I’ve done some exploratory studies about the weight perception error of fish consumer in my region. From these studies, I model mu 95% HDI width (HDIwid) as function of sample size (N) in an exponential relationship ( HDIwid = beta0 * N ^ beta1 ). Below is the Stan model (notice HDIwid=Y and N=X):

data {
  int<lower=1> Ntotal;    // number of simulated samples
  real Y[Ntotal];         // HDI width
  int<lower=1> X[Ntotal]; // sample size (must be integer)
  real Ysd;               // for y model
  real beta0ct;           // intercept central tendency
  real beta0sd;           // intercept standard deviation
  real beta1ct;           // power central tendency
  real beta1sd;           // power standard deviation
}
parameters {
  real<lower=0> beta0 ; // intercept location
                              // unless beta1 is always integer, beta0>
  real<upper=0> beta1 ; // power location
                              // unless sample size increase HDI width, beta1<0
  real<lower=0> nu ;    // prediction normality (just a precaution against outliers)
                              // scale parameters seems of little use
}
model {
  beta0 ~ normal( beta0ct , beta0sd ) ;
  beta1 ~ normal( beta1ct , beta1sd ) ;
  nu ~ exponential( 1/30.0 ) ;
  for ( i in 1:Ntotal ) {
    Y[i] ~ student_t( nu , beta0 * pow( X[i] , beta1 ) , Ysd ) ;
  }
}

If used directly, this model estimate the uncertainty of HDIwid for a given N. However, I think the inverse is more interesting for future studies: estimate the uncertainty of N for a needed HDIwid.

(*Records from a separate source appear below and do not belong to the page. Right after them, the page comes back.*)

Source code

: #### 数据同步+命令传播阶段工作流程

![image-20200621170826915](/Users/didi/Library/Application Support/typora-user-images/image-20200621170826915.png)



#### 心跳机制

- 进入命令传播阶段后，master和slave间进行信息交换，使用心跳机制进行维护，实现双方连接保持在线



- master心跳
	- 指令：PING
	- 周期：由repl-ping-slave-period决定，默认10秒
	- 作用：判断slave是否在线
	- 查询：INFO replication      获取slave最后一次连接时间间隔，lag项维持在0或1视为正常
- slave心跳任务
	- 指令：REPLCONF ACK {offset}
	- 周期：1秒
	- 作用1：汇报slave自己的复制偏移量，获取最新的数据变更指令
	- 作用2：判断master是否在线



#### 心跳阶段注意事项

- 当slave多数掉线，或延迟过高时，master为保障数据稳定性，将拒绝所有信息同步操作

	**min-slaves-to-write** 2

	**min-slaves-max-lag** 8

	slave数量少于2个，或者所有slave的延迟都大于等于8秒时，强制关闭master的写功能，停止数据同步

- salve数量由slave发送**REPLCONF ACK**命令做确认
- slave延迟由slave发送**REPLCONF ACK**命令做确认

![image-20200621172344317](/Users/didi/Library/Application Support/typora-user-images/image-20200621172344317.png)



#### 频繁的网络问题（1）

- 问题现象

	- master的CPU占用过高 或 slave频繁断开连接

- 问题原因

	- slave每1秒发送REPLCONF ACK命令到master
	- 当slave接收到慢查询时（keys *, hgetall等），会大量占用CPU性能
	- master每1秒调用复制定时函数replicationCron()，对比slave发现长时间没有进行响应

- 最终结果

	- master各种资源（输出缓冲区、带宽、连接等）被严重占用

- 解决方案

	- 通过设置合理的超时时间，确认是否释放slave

Question: What would be the Stan model for N ~ HDIwid?

Observations: Actually, I’m doing this by inverting the model coefficients ( beta1Inv = 1/beta1 ; beta0Inv = (1/beta0)^beta1Inv ; N = beta0Inv * HDIwid ^ beta1Inv ) outside Stan. However, since N is a count, I think its resulting uncertainty is incorrect. I tried to invert the above Stan code and use Poisson distribution for N, but it was a miserable fail.

Thanks in advance and sorry for my bad english.


#2

That’s a strong prior on nu toward fat-tailed postriors.

I don’t undertand why the 95% intervals depend on sample size. They depend on the model fit. As you get more data, the MCMC standard error should shrink, but the posterior intervals (centered 95% or highest density) should converge.